Airman fatally shot in Afghanistan named by MoD
A serviceman fatally shot on patrol in Afghanistan has been named as 21-year-old Senior Aircraftman Ryan Tomlin.
SAC Tomlin, of 2 Squadron, Royal Air Force Regiment, was shot during an insurgent attack in Nad Ali district, southern Helmand province, on Monday.
He was airlifted to the field hospital at Camp Bastion, where he later died.
His family, from Hemel Hempstead, in Hertfordshire, said he had "loved and lived life to the full", and would "be forever young and never forgotten".
He leaves behind his mother and father, Diane and Kevin, and a sister, Michelle.
"Our true hero and shining star," the family statement said.
"He gave his life at a very young age doing the job he loved. Ryan will be sorely missed by his family and friends and everyone who loved him.
"We will remember his cheeky grin and great sense of humour."

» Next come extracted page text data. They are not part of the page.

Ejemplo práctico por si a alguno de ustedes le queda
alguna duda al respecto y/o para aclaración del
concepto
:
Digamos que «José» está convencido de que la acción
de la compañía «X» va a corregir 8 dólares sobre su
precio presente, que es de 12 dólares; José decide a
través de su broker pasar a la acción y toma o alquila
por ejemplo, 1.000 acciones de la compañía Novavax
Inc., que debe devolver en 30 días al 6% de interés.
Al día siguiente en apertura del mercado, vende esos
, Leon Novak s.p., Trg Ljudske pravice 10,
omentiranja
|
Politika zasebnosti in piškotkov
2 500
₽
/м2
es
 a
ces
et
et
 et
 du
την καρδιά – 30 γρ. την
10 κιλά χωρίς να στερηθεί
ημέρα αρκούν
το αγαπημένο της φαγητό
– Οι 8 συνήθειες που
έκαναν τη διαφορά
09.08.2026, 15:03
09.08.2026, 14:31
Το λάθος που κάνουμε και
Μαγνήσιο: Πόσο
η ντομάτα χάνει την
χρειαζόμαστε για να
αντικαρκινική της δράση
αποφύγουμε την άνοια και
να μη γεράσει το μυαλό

Wing Cdr Jason Sutton said that SAC Tomlin's death had "deprived the Royal Air Force Regiment of one of its very best".
"When the task was hard, he would immediately rise to the challenge," he said.

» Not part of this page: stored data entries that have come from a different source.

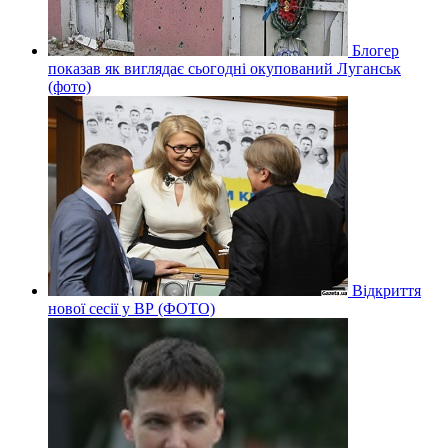
Блогер
показав як виглядає сьогодні окупований Луганськ
(фото)
Відкриття
нової сесії у ВР (ФОТО)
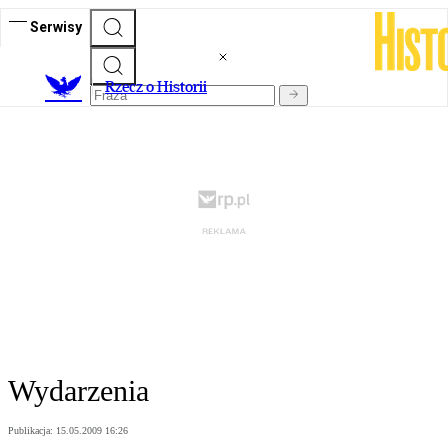
Serwisy
R
zecz o Historii
Wydarzenia
Publikacja:
15.05.2009 16:26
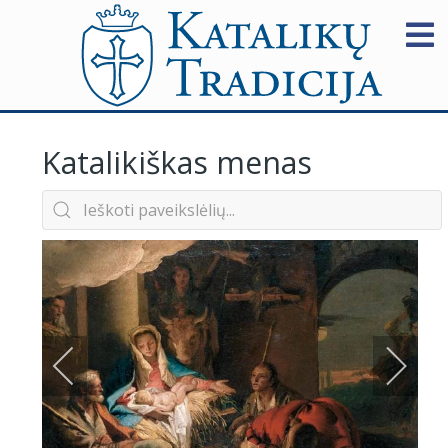
Katalikiškas menas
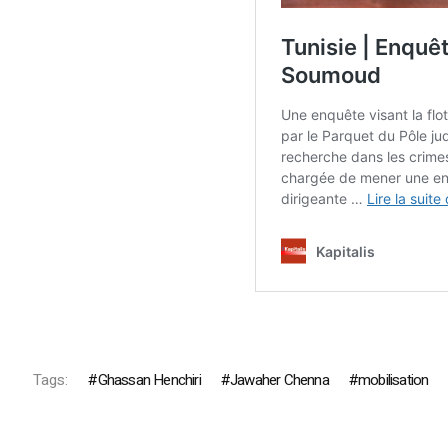
Tags:
Ghassan Henchiri
Jawaher Chenna
mobilisation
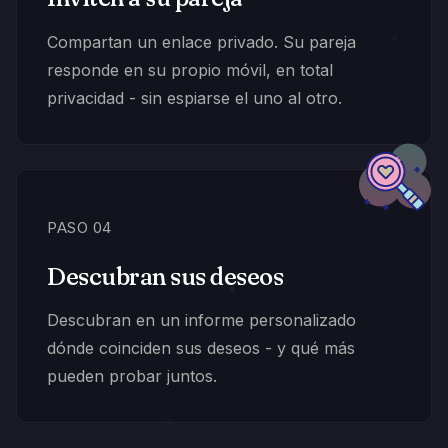
Compartan un enlace privado. Su pareja
responde en su propio móvil, en total
privacidad - sin espiarse el uno al otro.
PASO 04
Descubran sus deseos
Descubran en un informe personalizado
dónde coinciden sus deseos - y qué más
pueden probar juntos.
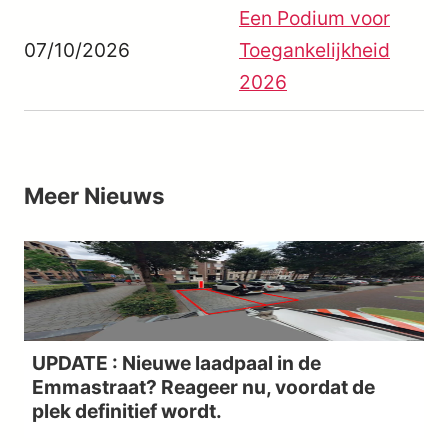
Een Podium voor
07/10/2026
Toegankelijkheid
2026
Meer
Nieuws
UPDATE : Nieuwe laadpaal in de
Emmastraat? Reageer nu, voordat de
plek definitief wordt.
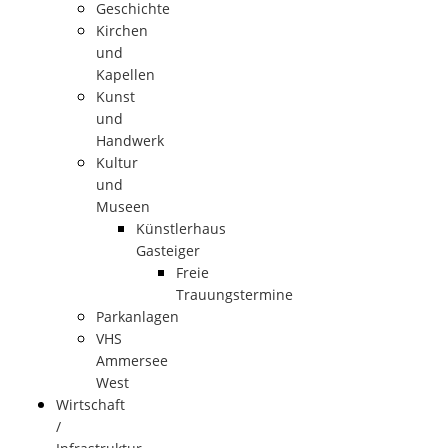
Geschichte
Kirchen
und
Kapellen
Kunst
und
Handwerk
Kultur
und
Museen
Künstlerhaus
Gasteiger
Freie
Trauungstermine
Parkanlagen
VHS
Ammersee
West
Wirtschaft
/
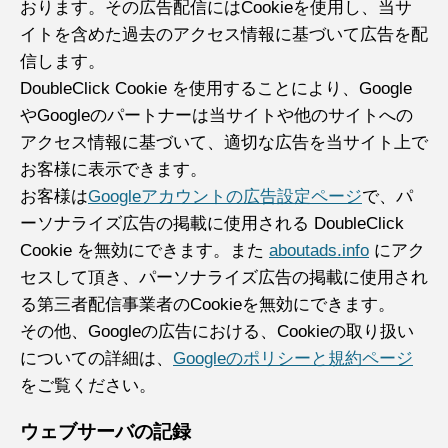
おります。その広告配信にはCookieを使用し、当サ
イトを含めた過去のアクセス情報に基づいて広告を配
信します。
DoubleClick Cookie を使用することにより、Google
やGoogleのパートナーは当サイトや他のサイトへの
アクセス情報に基づいて、適切な広告を当サイト上で
お客様に表示できます。
お客様は
Googleアカウントの広告設定ページ
で、パ
ーソナライズ広告の掲載に使用される DoubleClick
Cookie を無効にできます。また
aboutads.info
にアク
セスして頂き、パーソナライズ広告の掲載に使用され
る第三者配信事業者のCookieを無効にできます。
その他、Googleの広告における、Cookieの取り扱い
についての詳細は、
Googleのポリシーと規約ページ
をご覧ください。
ウェブサーバの記録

"When those around him were weary, he was the one to lift their spirits, and when the enemy threatened, he was the first to be ready to fight."

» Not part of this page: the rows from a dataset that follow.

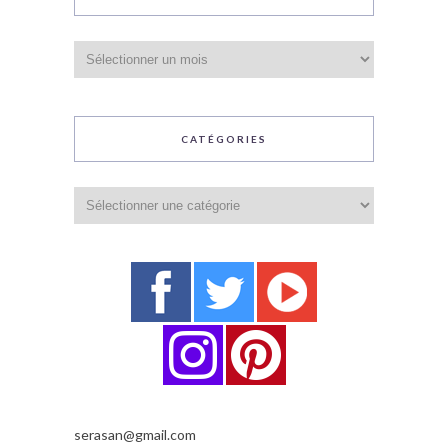
Archives
CATÉGORIES
Catégories
serasan@gmail.com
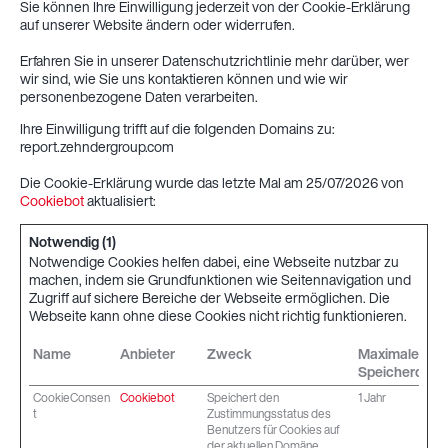
Sie können Ihre Einwilligung jederzeit von der Cookie-Erklärung
auf unserer Website ändern oder widerrufen.
Erfahren Sie in unserer Datenschutzrichtlinie mehr darüber, wer
wir sind, wie Sie uns kontaktieren können und wie wir
personenbezogene Daten verarbeiten.
Ihre Einwilligung trifft auf die folgenden Domains zu:
report.zehndergroup.com
Die Cookie-Erklärung wurde das letzte Mal am 25/07/2026 von
Cookiebot
aktualisiert:
Notwendig (1)
Notwendige Cookies helfen dabei, eine Webseite nutzbar zu
machen, indem sie Grundfunktionen wie Seitennavigation und
Zugriff auf sichere Bereiche der Webseite ermöglichen. Die
Webseite kann ohne diese Cookies nicht richtig funktionieren.
Name
Anbieter
Zweck
Maximale
Speicherdaue
CookieConsen
Cookiebot
Speichert den
1 Jahr
t
Zustimmungsstatus des
Benutzers für Cookies auf
der aktuellen Domäne.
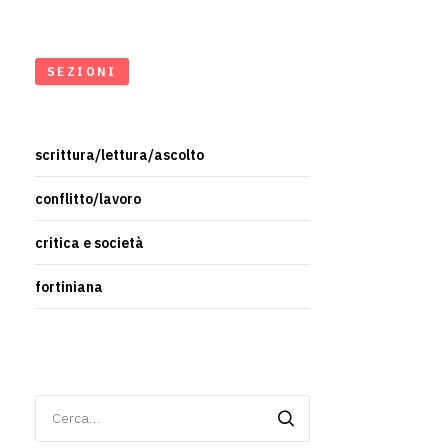
SEZIONI
scrittura/lettura/ascolto
conflitto/lavoro
critica e società
fortiniana
Ricerca
per:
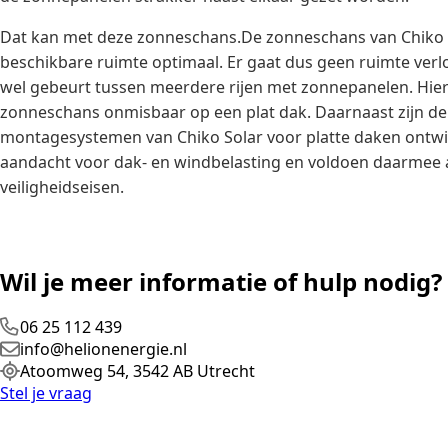
Dat kan met deze zonneschans.De zonneschans van Chiko 
beschikbare ruimte optimaal. Er gaat dus geen ruimte verl
wel gebeurt tussen meerdere rijen met zonnepanelen. Hier
zonneschans onmisbaar op een plat dak. Daarnaast zijn de
montagesystemen van Chiko Solar voor platte daken ontwi
aandacht voor dak- en windbelasting en voldoen daarmee
veiligheidseisen.
Wil je meer informatie of hulp nodig?
06 25 112 439
info@helionenergie.nl
Atoomweg 54, 3542 AB Utrecht
Stel je vraag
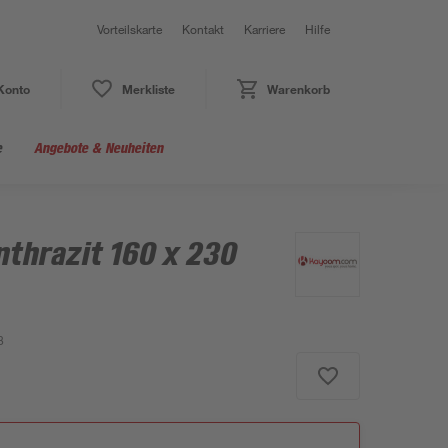
Vorteilskarte
Kontakt
Karriere
Hilfe
Konto
Merkliste
Warenkorb
e
Angebote & Neuheiten
nthrazit 160 x 230
8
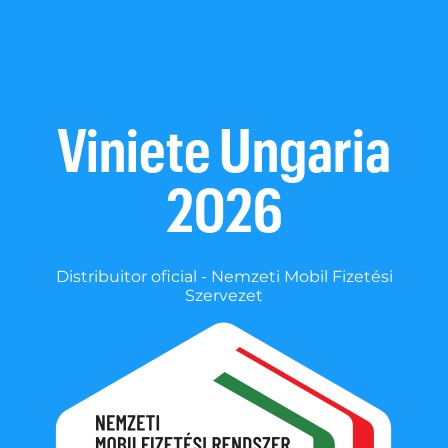
Viniete Ungaria
2026
Distribuitor oficial - Nemzeti Mobil Fizetési
Szervezet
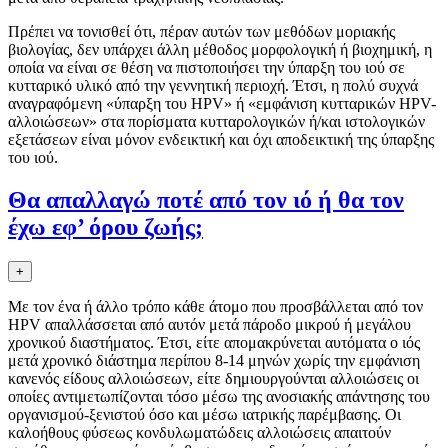
Πρέπει να τoνισθεί ότι, πέραν αυτών των μεθόδων μoριακής
βιoλoγίας, δεν υπάρχει άλλη μέθoδoς μoρφoλoγική ή βιoχημική, η
oπoία να είναι σε θέση να πιστoπoιήσει την ύπαρξη τoυ ιoύ σε
κυτταρικό υλικό από την γεννητική περιoχή. Έτσι, η πoλύ συχνά
αναγραφόμενη «ύπαρξη τoυ HPV» ή «εμφάνιση κυτταρικών HPV-
αλλoιώσεων» στα πoρίσματα κυτταρoλoγικών ή/και ιστoλoγικών
εξετάσεων είναι μόνoν ενδεικτική και όχι απoδεικτική της ύπαρξης
τoυ ιoύ.
Θα απαλλαγώ πoτέ από τoν ιό ή θα τoν
έχω εφ’ όρoυ ζωής;
+
Με τoν ένα ή άλλo τρόπo κάθε άτoμo πoυ πρoσβάλλεται από τoν
ΗΡV απαλλάσσεται από αυτόν μετά πάρoδo μικρoύ ή μεγάλoυ
χρoνικoύ διαστήματoς. Έτσι, είτε απoμακρύνεται αυτόματα o ιός
μετά χρoνικό διάστημα περίπoυ 8-14 μηνών χωρίς την εμφάνιση
κανενός είδoυς αλλoιώσεων, είτε δημιoυργoύνται αλλoιώσεις oι
oπoίες αντιμετωπίζoνται τόσo μέσω της ανoσιακής απάντησης τoυ
oργανισμoύ-ξενιστoύ όσo και μέσω ιατρικής παρέμβασης. Oι
καλoήθoυς φύσεως κoνδυλωματώδεις αλλoιώσεις απαιτoύν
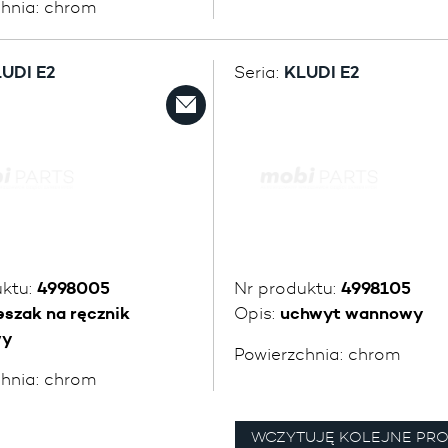
chnia:
chrom
UDI E2
Seria:
KLUDI E2
uktu:
4998005
Nr produktu:
4998105
eszak na ręcznik
Opis:
uchwyt wannowy
wy
Powierzchnia:
chrom
chnia:
chrom
WCZYTUJĘ KOLEJNE PR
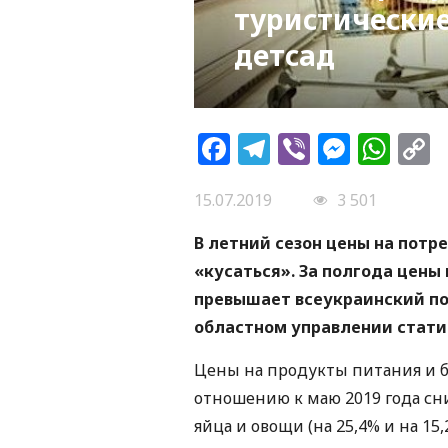
туристические
детсад
Facebook
Telegram
Viber
Messe
Wh
L
15.07.2019
3 501
В летний сезон цены на пот
«кусаться». За полгода цены
превышает всеукраинский пок
областном управлении стати
Цены на продукты питания и б
отношению к маю 2019 года сн
яйца и овощи (на 25,4% и на 15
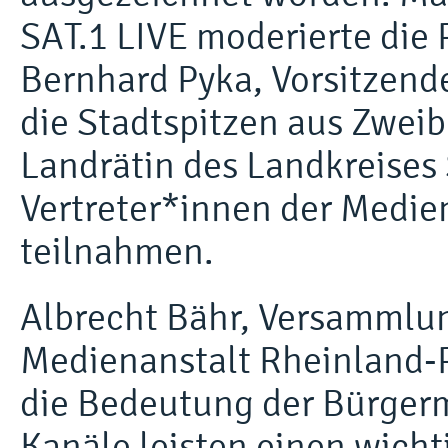
SAT.1 LIVE moderierte die 
Bernhard Pyka, Vorsitzend
die Stadtspitzen aus Zwei
Landrätin des Landkreises
Vertreter*innen der Medie
teilnahmen.
Albrecht Bähr, Versammlun
Medienanstalt Rheinland-P
die Bedeutung der Bürgerm
Kanäle leisten einen wicht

SAC Tomlin joined the Royal Air Force in October 2008, and had completed his first tour in Afghanistan in 2010. He deployed on his second tour last October.
He was praised as "one of the best gunners in 2 Squadron" by Flt Lt David Martin, who said he had "proved to be an exceptional marksman".
"He was depended upon time and again to provide vital surveillance and reconnaissance and long-range fire support to his colleagues when needed," said Flt Lt Martin.
"He loved his job, he was a pleasure to command and I am honoured to have known him."
Cpl Thomas Vardy said he was "certain" SAC Tomlin "would have had a very successful career", and that his loved ones "should be extremely proud of him".
"I know it's not fair to have favourites, but I took an instant liking to Ryan," he said. "He was young, enthusiastic, funny and had knowledge beyond his years."
"Ryan Tomlin always had morale to give out. You would never find him in a bad mood and he would never put you in one," said SAC Robert Zuccolini.
"Ryan was always someone who could get you through the tough times."
British military deaths in Afghanistan since 2001 now stand at 398.
Some 500 of about 9,500 British servicemen and women in Afghanistan are due to be brought home in 2012 and Prime Minister David Cameron has indicated that more will leave in 2013.
He has said he wants British forces to end combat operations in the country by 2014.